Po kilku godzinach siedzenia w szpitalu, Emilka pożegnała się ze swoim ukochanym, bo na następny dzień musiała iść do szkoły.
Wychodząc z sali w której leżał Paweł natknęła się na lekarza, który opiekuje się Pawłem.
- Dobry wieczór. Czy moglibyśmy porozmawiać w miom gabinecie? Mam dla Pani nowe informacje na temat stanu zdrowia pacjenta.
- Dobrze. - I poszli do gabinetu.
- Sytuacja wygląda na gorszą niż sądziliśmy. Dostaliśmy dokładne wyniki badań Pana Pawła i została u Niego wykryta bardzo poważna wada serca. Mianowicie, serce jest niedokrwione. Jeśli nie znajdziemy dawcy do pół roku niestety pacjent umrze.
- A czy trudne jest znalezienie dawcy dla Pawła?
- Niestety tak, na dawcę można czekać latami. Wpiszemy go na początek listy biorców, ale nie wiadomo kiedy znajdzie się dawca.
- Dziekuję bardzo za przekananie informacji. Dobranoc. - i wyszła z płaczem z gabinetu lekarskiego.

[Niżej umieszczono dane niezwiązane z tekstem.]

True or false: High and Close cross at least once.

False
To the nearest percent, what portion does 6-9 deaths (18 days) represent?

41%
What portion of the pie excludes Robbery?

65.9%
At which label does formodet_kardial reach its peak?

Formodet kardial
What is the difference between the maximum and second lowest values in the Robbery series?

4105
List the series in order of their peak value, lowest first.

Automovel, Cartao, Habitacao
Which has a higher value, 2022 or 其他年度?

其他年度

Wychodząc, ze zmęczenia potknęła się i już miała upaść, kiedy ktoś ją złapał. Zobaczyła nad sobą wysokiego przystojnego blondyna o niebieskich oczach. Gdy pomógł jej usiąść na krzesło, zobaczyła, że jest strasznie blady i szczupły.

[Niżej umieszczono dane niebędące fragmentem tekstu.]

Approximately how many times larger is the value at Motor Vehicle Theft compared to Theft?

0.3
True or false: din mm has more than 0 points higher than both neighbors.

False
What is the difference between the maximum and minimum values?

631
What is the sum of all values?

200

- Dobrze, że Cię złapałem, bo byś już leżała. - uśmiechnął się słodko do niej.
- Dziękuję. - Uśmiechnęła się blado i otarła łyz z policzków.
- Daniel jestem.
- Emilka. miło mi.
- Mi również. - uśmiechnął się, ale chwilę po tym spoważniał. - Coś się stało, że płaczesz?
- Niestety tak. Właśnie się dowiedziałam, że mój chłopak potrzebuję przeszczepu serca. Jeśli nie zrobią tego w pół roku, on umrze. A na dawcę można czekać latami. - po czym znowu się rozpłakała.
- Naprawdę mi przykro. Nie wiem jak mam Ci pomóc. - przytulił ją do siebie.